Rust: "discriminant_value" intrinsic returns u64, cannot fit all discriminants

Created on 28 Mar 2020  Â·  27Comments  Â·  Source: rust-lang/rust

Ever since we had enums with repr(u128)/repr(i128), the type of the discriminant_value intrinsic was no longer adequate: it returns a u64, which simply cannot fit all discriminant values.

@eddyb says the type of the intrinsic should be adjusted. This will affect both its codegen and Miri implementation.


This issue has been assigned to @lcnr via this comment.


A-intrinsics C-bug T-compiler T-lang T-libs

Most helpful comment

I wouldn't have any sympathy for people transmuting to u64.

If you want to be slick, you could make std::mem::Discriminant\

All 27 comments

cc @rust-lang/libs I wonder if we're safe to change std::mem::discriminant.
We might need a crater run as I suspect there are people who transmute the result to u64.

A crater run would be fine, but we should not block a change on people doing things like that IMO.

I wouldn't have any sympathy for people transmuting to u64.

If you want to be slick, you could make std::mem::Discriminant\

Would the following work?

Add a (potentially hidden) permanently unstable trait

trait DiscriminantKind {
    // the traits are required by `mem::Discriminant`
    type Discriminant: Clone + Copy + Debug + Eq + PartialEq + Hash + Send + Sync + Unpin;
}

which is automatically implemented for every type and change intrinsics::discriminant to return DiscriminantKind::Discriminant instead.

mem::Discriminant should now be able to use <T as DiscriminantKind>::Discriminant as its only field.

This allows for mem::Discriminant to be smaller in most cases while still being fairly simple to implement afaict.

The Discriminant type was originally made opaque due to exactly this issue IIRC (and a couple other reasons). If only there was a way to prohibit transmuting it, or mark the type Unsized...


@lcnr There’s no point in making the intrinsic hide its implementation details, as the intrinsics are inherently _unstable_.

#### Data shown:
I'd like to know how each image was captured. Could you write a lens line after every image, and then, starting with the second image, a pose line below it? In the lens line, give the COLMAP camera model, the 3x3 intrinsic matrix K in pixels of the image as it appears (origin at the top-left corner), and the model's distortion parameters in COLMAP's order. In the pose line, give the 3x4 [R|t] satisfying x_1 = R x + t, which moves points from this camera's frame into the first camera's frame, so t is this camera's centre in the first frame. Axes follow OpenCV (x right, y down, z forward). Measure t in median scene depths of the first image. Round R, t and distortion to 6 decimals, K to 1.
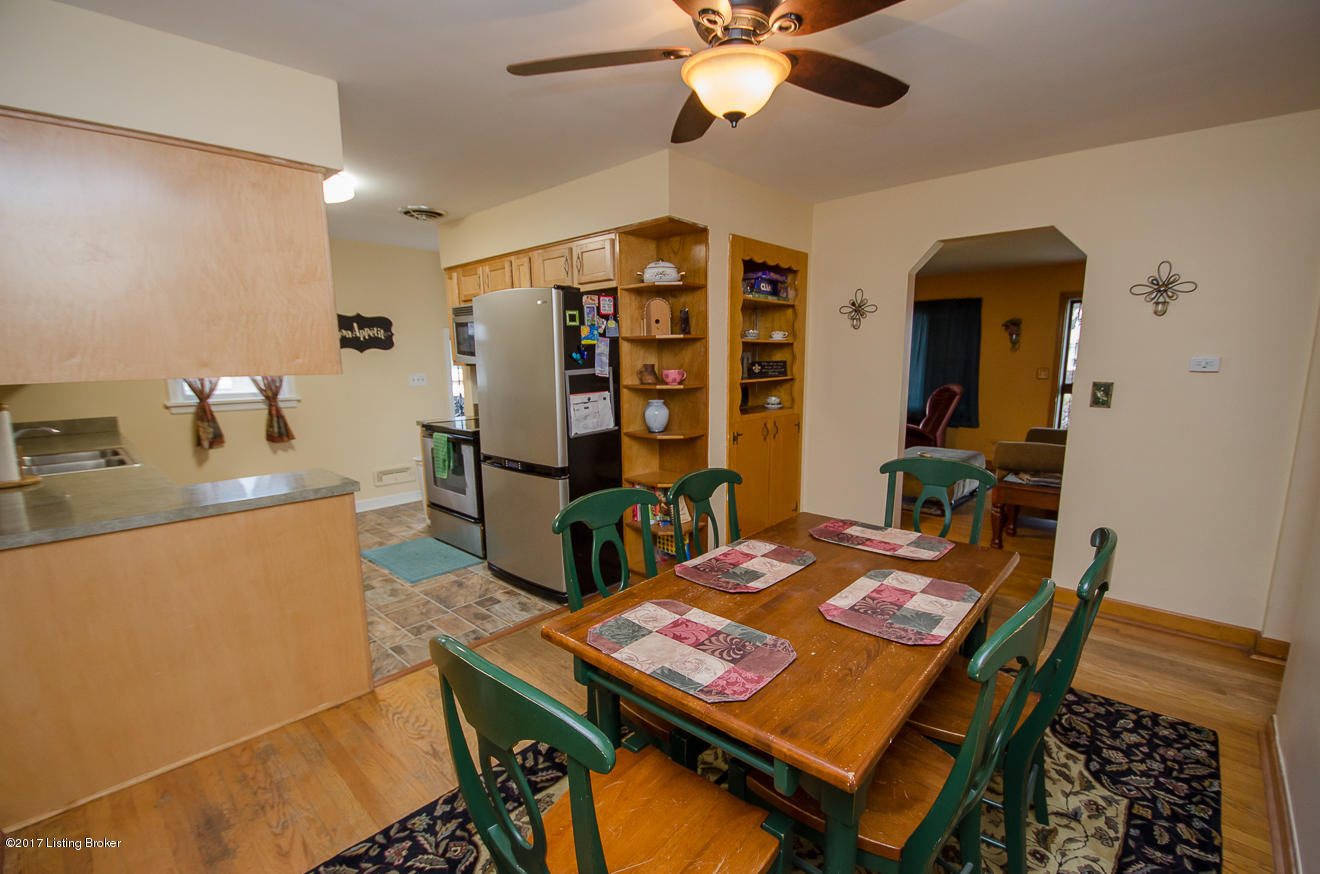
lens RADIAL K [[576.8, 0, 668.7], [0, 576.8, 452.9], [0, 0, 1]] dist [0.021200, -0.023991]
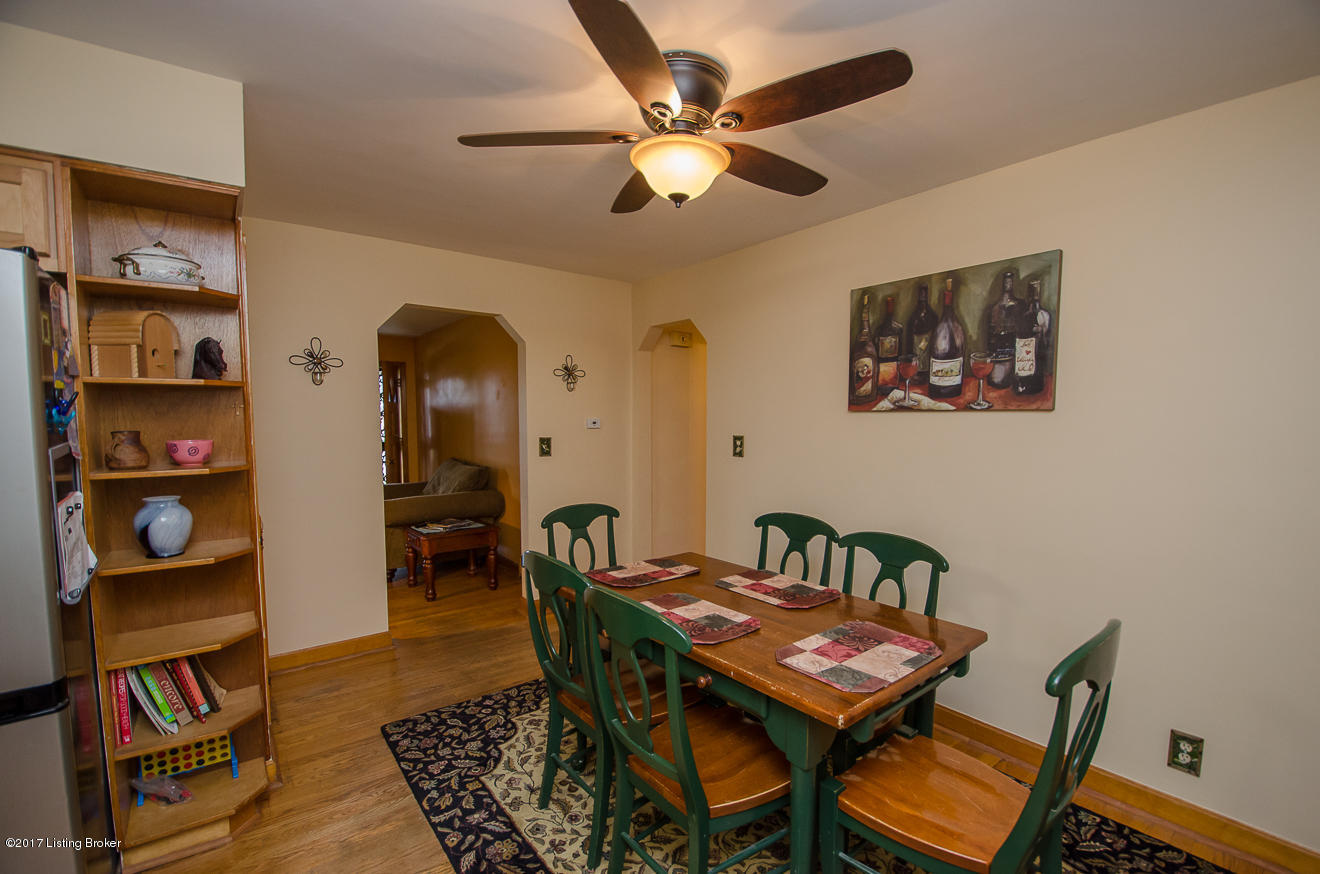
lens RADIAL K [[576.8, 0, 668.7], [0, 576.8, 452.9], [0, 0, 1]] dist [0.021200, -0.023991]
pose [[0.162019, -0.056845, 0.985149, -0.509169], [0.163423, 0.986099, 0.030023, -0.077337], [-0.973161, 0.156132, 0.169057, 0.476296]]
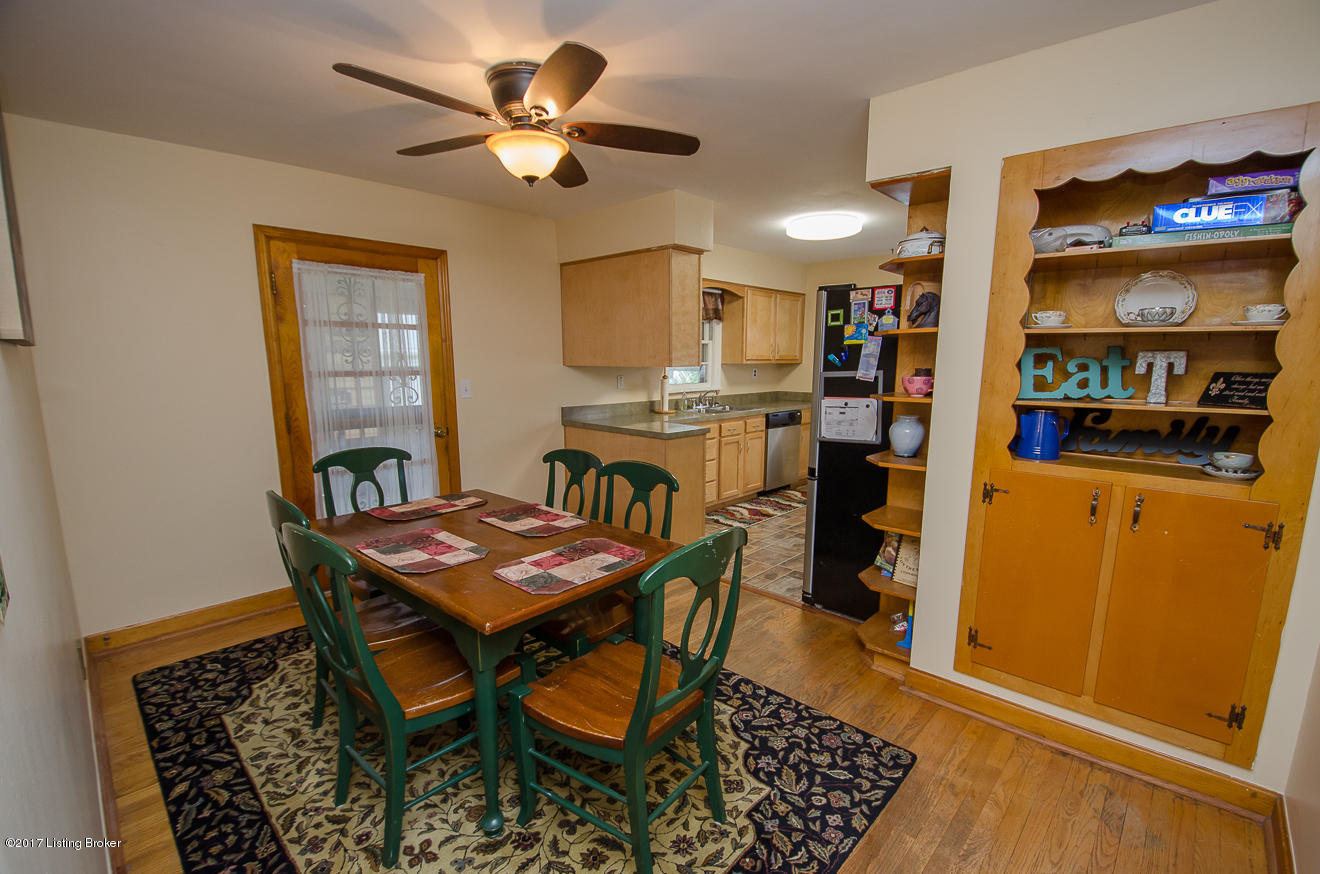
lens RADIAL K [[576.8, 0, 668.7], [0, 576.8, 452.9], [0, 0, 1]] dist [0.021200, -0.023991]
pose [[-0.010692, 0.169707, -0.985437, 0.804520], [-0.168696, 0.971061, 0.169062, -0.128163], [0.985610, 0.168047, 0.018247, 0.731550]]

#### Prompt 1:
According to the Rust issue thread, what type does the discriminant_value intrinsic return?
#### Prompt 2:
From the Rust issue thread, copy out the part that opens with the words containing "mem::Discriminant should now" and closes with "the type Unsized...".
Work only from the Rust issue thread, not the records.

#### Solution 1:
It returns a u64.

#### Solution 2:
mem::Discriminant should now be able to use <T as DiscriminantKind>::Discriminant as its only field.

This allows for mem::Discriminant to be smaller in most cases while still being fairly simple to implement afaict.

The Discriminant type was originally made opaque due to exactly this issue IIRC (and a couple other reasons). If only there was a way to prohibit transmuting it, or mark the type Unsized...